WHAT IS NEEDED » Show, from the entries below, every line in which "time" appears.

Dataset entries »
--------------------------------
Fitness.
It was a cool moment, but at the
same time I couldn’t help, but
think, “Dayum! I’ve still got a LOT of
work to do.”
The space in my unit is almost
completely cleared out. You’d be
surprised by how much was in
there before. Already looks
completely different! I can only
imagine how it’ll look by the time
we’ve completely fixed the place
--------------------------------
ANSWER BOX »
same time I couldn’t help, but
imagine how it’ll look by the time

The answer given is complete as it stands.